Más tarde, buscando una vida de mayor perfección, ingresó en las Hermanas de la
Cruz. Y ahí la vemos con sor Ángela camino de Roma, con billete de tren pagado
por el arzobispo de Sevilla.
Cuando
visitaron al papa, León XIII sólo mantenía su atención a la monja del milagro.

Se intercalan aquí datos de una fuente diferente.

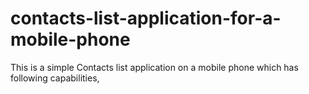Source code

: # contacts-list-application-for-a-mobile-phone
This is a simple Contacts list application on a mobile phone which has following capabilities,

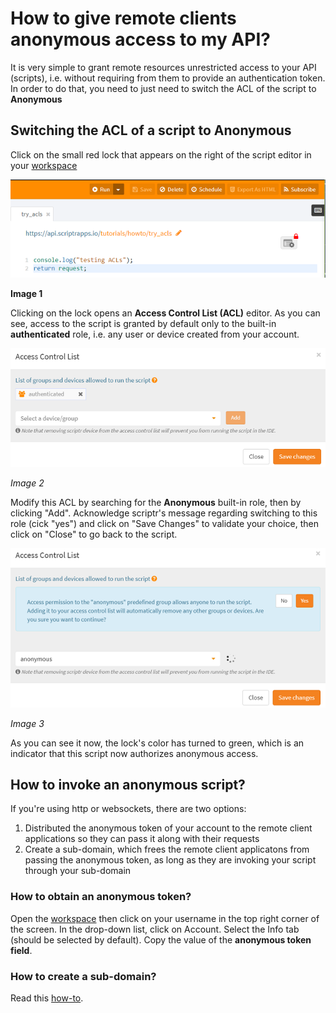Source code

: # How to give remote clients anonymous access to my API?

It is very simple to grant remote resources unrestricted access to your API (scripts), i.e. without requiring from them to provide an authentication token. In order to do that, you need to just need to switch the ACL of the script to **Anonymous**

## Switching the ACL of a script to Anonymous

Click on the small red lock that appears on the right of the script editor in your [workspace](https://www.scriptr.io/workspace)

![Secure script](./images/acl_lock.png)

**Image 1**

Clicking on the lock opens an **Access Control List (ACL)** editor. As you can see, access to the script is granted by default only to the built-in **authenticated** role, i.e. any user or device created from your account.

![Default ACL](./images/acl_view.png)

*Image 2*

Modify this ACL by searching for the **Anonymous** built-in role, then by clicking "Add". Acknowledge scriptr's message regarding switching to this role (cick "yes") and click on "Save Changes" to validate your choice, then click on "Close" to go back to the script.  

![Change ACL](./images/anonymous.png)

*Image 3*

As you can see it now, the lock's color has turned to green, which is an indicator that this script now authorizes anonymous access.

## How to invoke an anonymous script?

If you're using http or websockets, there are two options:

1) Distributed the anonymous token of your account to the remote client applications so they can pass it along with their requests
2) Create a sub-domain, which frees the remote client applicatons from passing the anonymous token, as long as they are invoking your script through your sub-domain

### How to obtain an anonymous token?

Open the [workspace](https://www.scriptr.io/workspace) then click on your username in the top right corner of the screen. In the drop-down list, click on Account. Select the Info tab (should be selected by default). Copy the value of the **anonymous token field**.

### How to create a sub-domain?

Read this [how-to](https://github.com/scriptrdotio/howto/blob/master/config/create_subdomain.md).


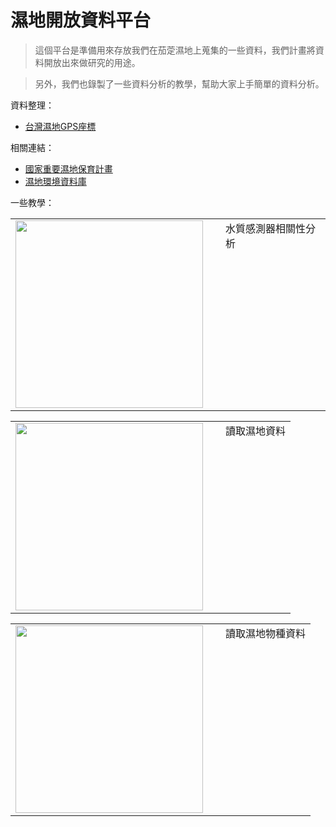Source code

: # 濕地開放資料平台

> 這個平台是準備用來存放我們在茄萣濕地上蒐集的一些資料，我們計畫將資料開放出來做研究的用途。

> 另外，我們也錄製了一些資料分析的教學，幫助大家上手簡單的資料分析。

資料整理：

* [台灣濕地GPS座標](wetlands.csv)

相關連結：

* [國家重要濕地保育計畫](https://wetland-tw.tcd.gov.tw/tw/index.php)
* [濕地環境資料庫](https://wetland-db.tcd.gov.tw/)

一些教學：

<style>
table {
    width:100%;
}

table tr td {
    vertical-align:top;
}

table tr td.youtube {
    width:320px;
}

img {
    width:300px;
}
</style>

<table>
<tr>
<td class="youtube"><a href="https://www.youtube.com/watch?v=MwXoQpuR7X0"><img src="http://img.youtube.com/vi/MwXoQpuR7X0/0.jpg"></a></td>
<td>水質感測器相關性分析</td>
</tr>
</table>

<table>
<tr>
<td class="youtube"><a href="https://www.youtube.com/watch?v=PnDzBsHBbLc"><img src="http://img.youtube.com/vi/PnDzBsHBbLc/0.jpg"></a></td>
<td style="vertical-align:top;">讀取濕地資料</td>
</tr>
</table>

<table>
<tr>
<td class="youtube"><a href="https://youtu.be/8z7yM4ErRJQ"><img src="http://img.youtube.com/vi/8z7yM4ErRJQ/0.jpg"></a></td>
<td style="vertical-align:top;">讀取濕地物種資料</td>
</tr>
</table>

Sor Ángela, a su lado, de rodillas, parecía esconderse tras de la otra para no
ser notada.
En
su diario del viaje dejó anotado:
—
Pedí a Dios le inspirase al papa cómo se había de portar con nosotras, para que
por su vicario conociera si estaba contento conmigo o disgustado.
¿Ha
podido deducir sor Ángela si el papa estaba contento o disgustado con ella?
—
Saqué de esta audiencia que Su Santidad ni estuvo expresivo conmigo ni me
rechazó; pero con la hermana muy cariñoso y expresivo. Pues así estoy en la
presencia de Dios: soy un alma adocenada, ni me desecha nuestro Señor ni está
contento como con otras que son sus predilectas.